# What to produce
Rewrite every line of the listing below as a numbered list, skipping blank lines and leaving out the pictures.

Figure understanding tasks
*** Begin section ***

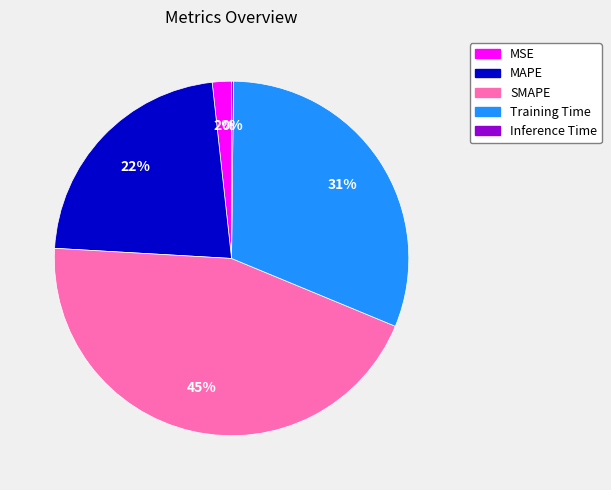

To the nearest percent, what is the average slice percentage?

20%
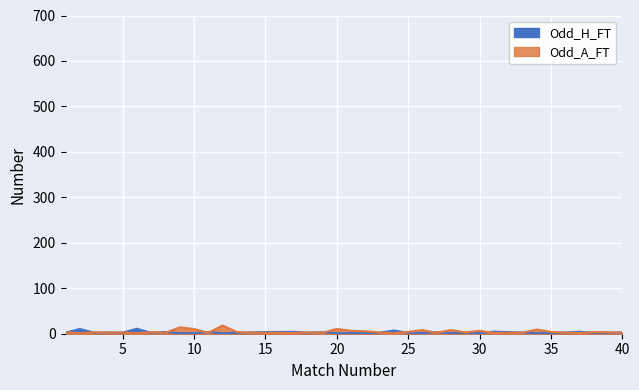

What is the value of the Odd_A_FT point at the 20th from the left?

10.5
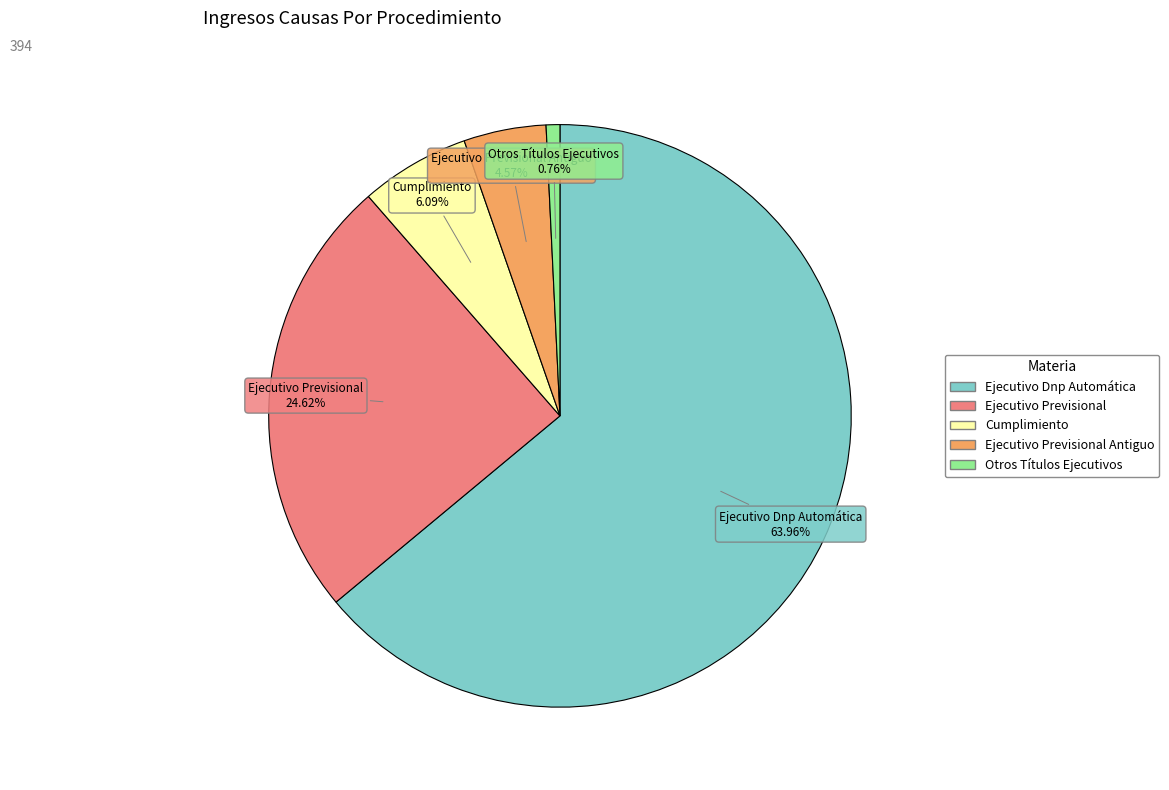

Is there any slice that represents more than half of the pie?

Yes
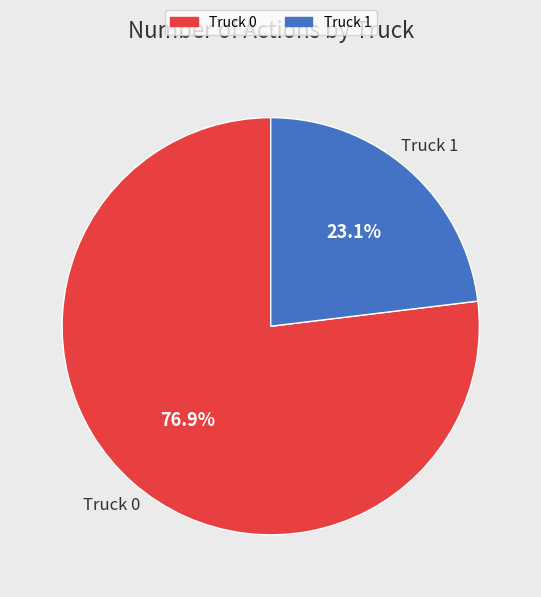

To the nearest percent, what is the difference between the largest and smallest slice percentages?

54%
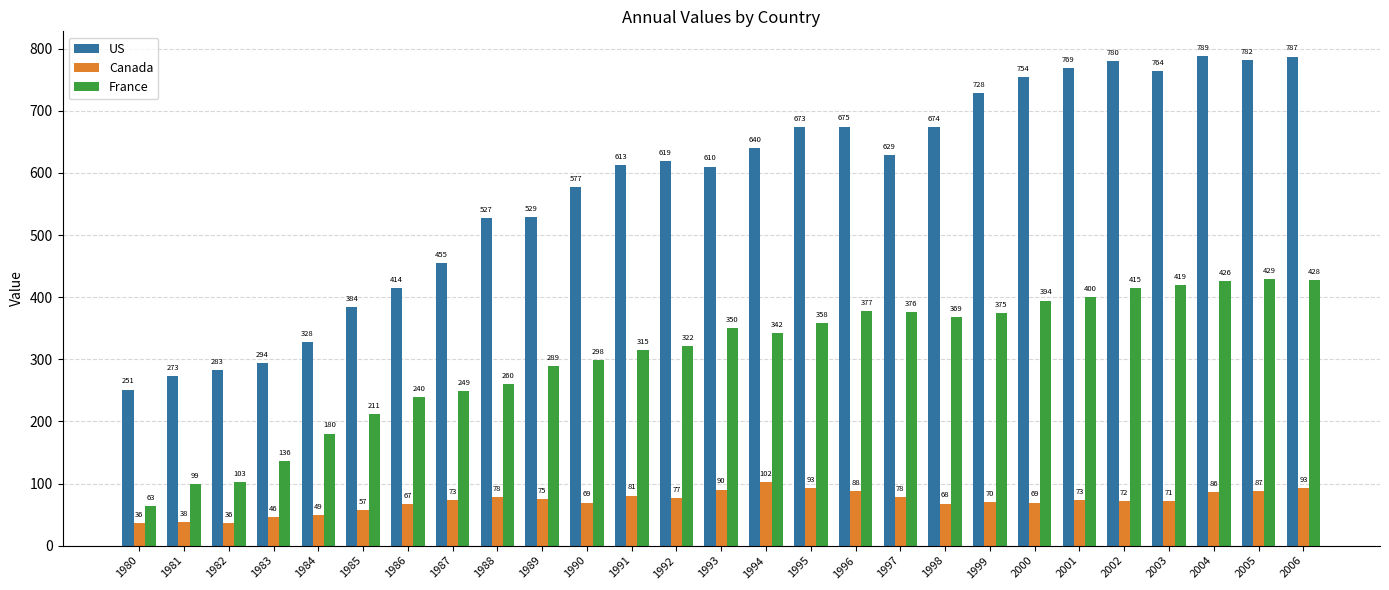

The France series shows 377.5 at 1996. True or false?

True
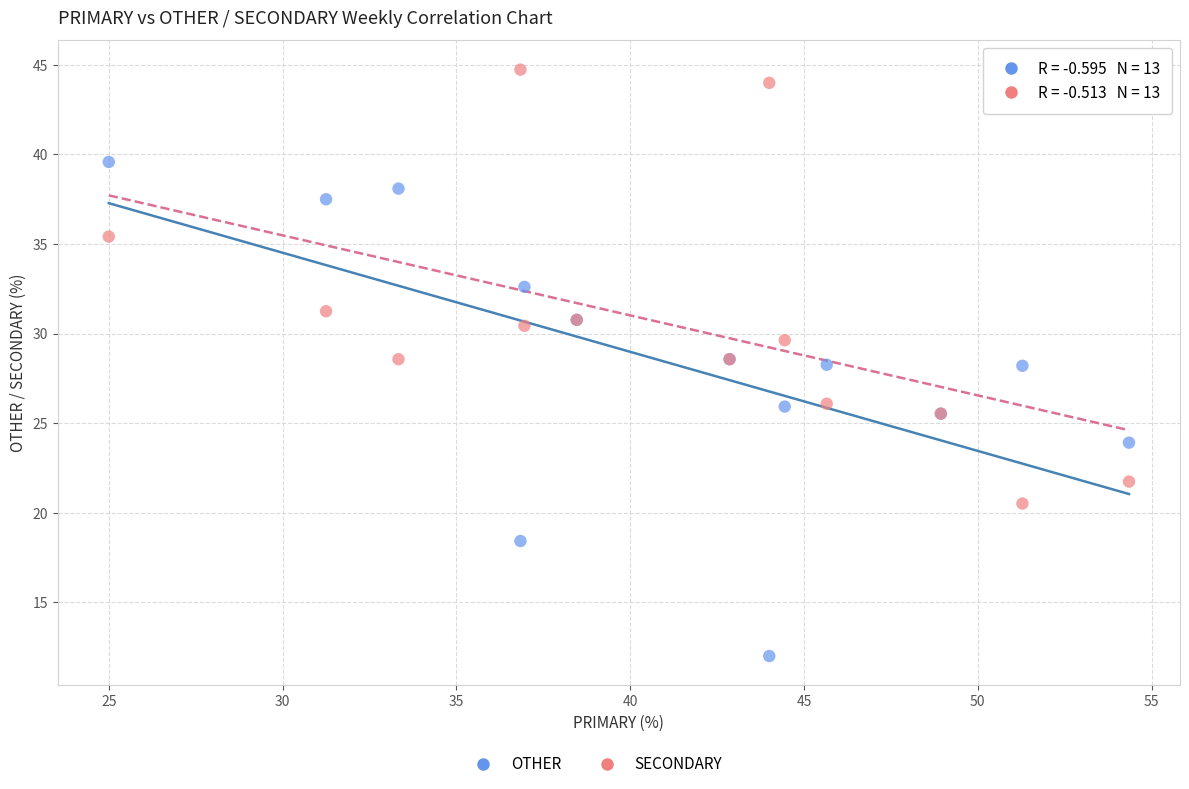

Which series reaches the minimum Y coordinate?

OTHER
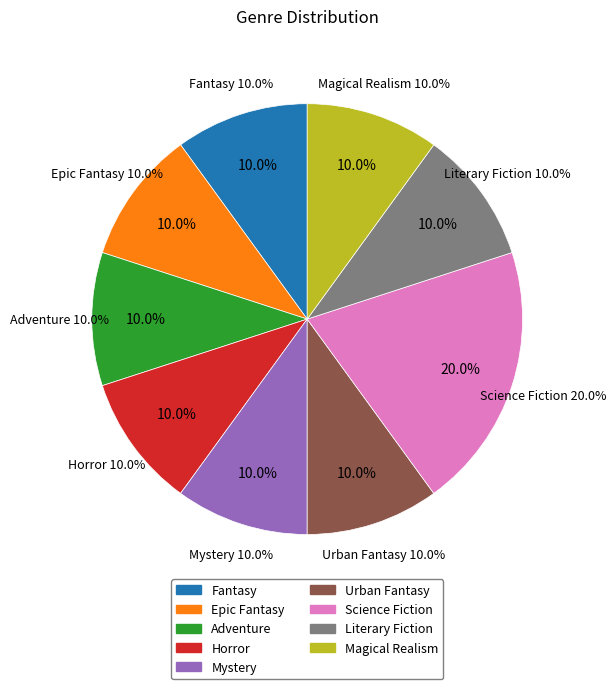

Combined, what portion of the pie is Science Fiction and Magical Realism?

30.0%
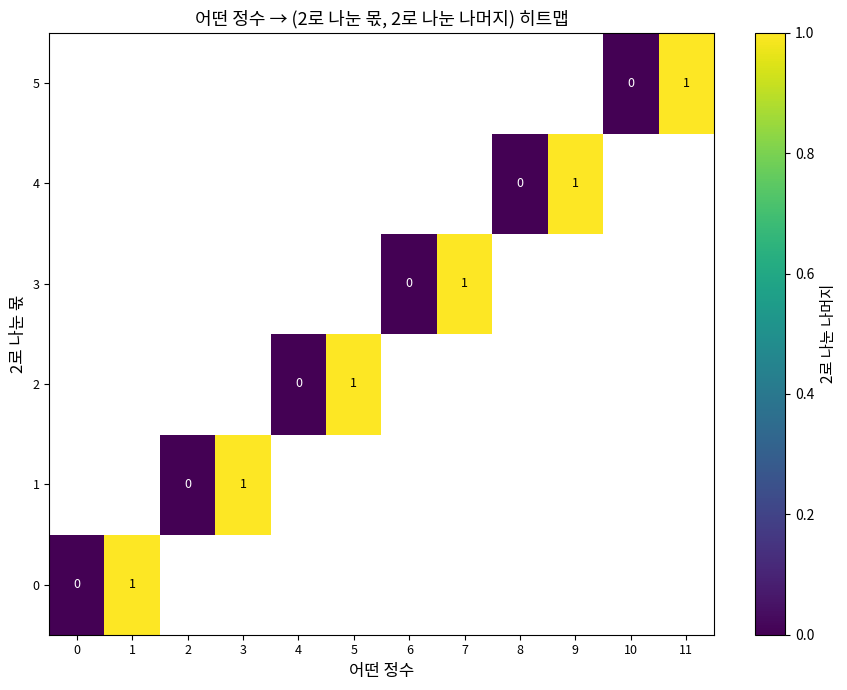

At 3, list the series in order from smallest to largest.

0, 1, 2, 3, 4, 5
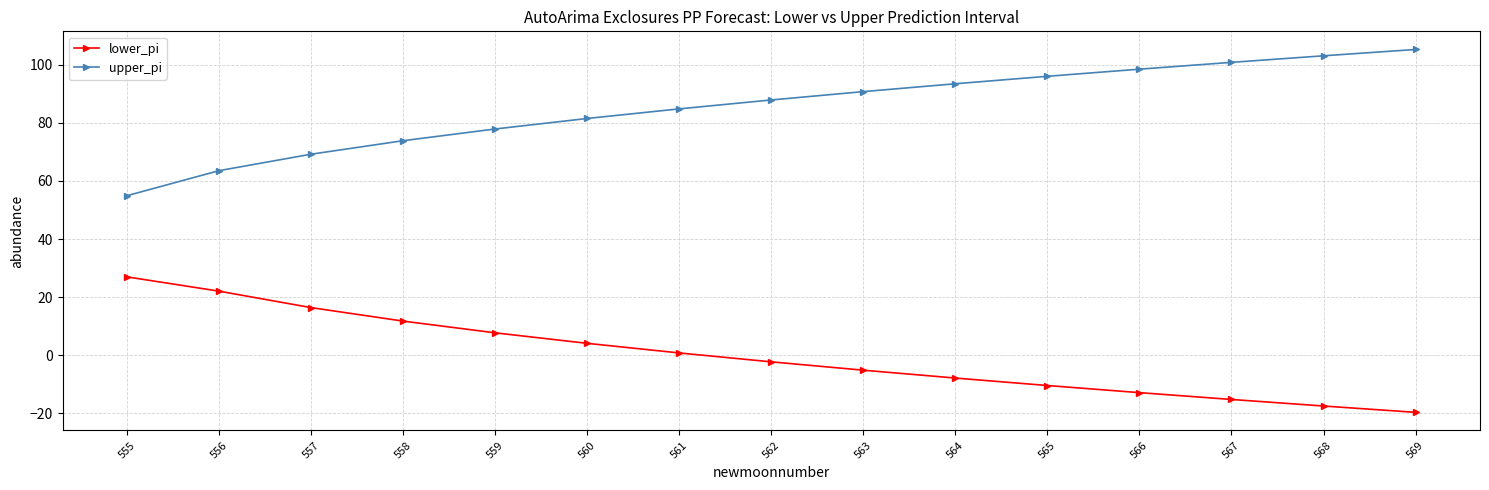

Is it true that lower_pi equals -6.6 at 569?

False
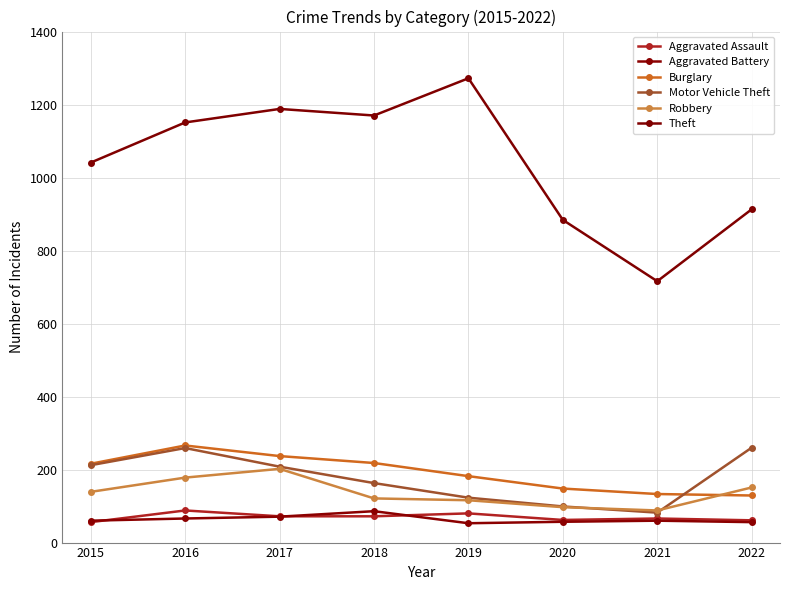

Is the value of Aggravated Battery at 2019 greater than the value of Theft at 2017?

No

*** End section ***

# Answer section
1. To the nearest percent, what is the average slice percentage?
2. 20%
3. What is the value of the Odd_A_FT point at the 20th from the left?
4. 10.5
5. Is there any slice that represents more than half of the pie?
6. Yes
7. To the nearest percent, what is the difference between the largest and smallest slice percentages?
8. 54%
9. The France series shows 377.5 at 1996. True or false?
10. True
11. Which series reaches the minimum Y coordinate?
12. OTHER
13. Combined, what portion of the pie is Science Fiction and Magical Realism?
14. 30.0%
15. At 3, list the series in order from smallest to largest.
16. 0, 1, 2, 3, 4, 5
17. Is it true that lower_pi equals -6.6 at 569?
18. False
19. Is the value of Aggravated Battery at 2019 greater than the value of Theft at 2017?
20. No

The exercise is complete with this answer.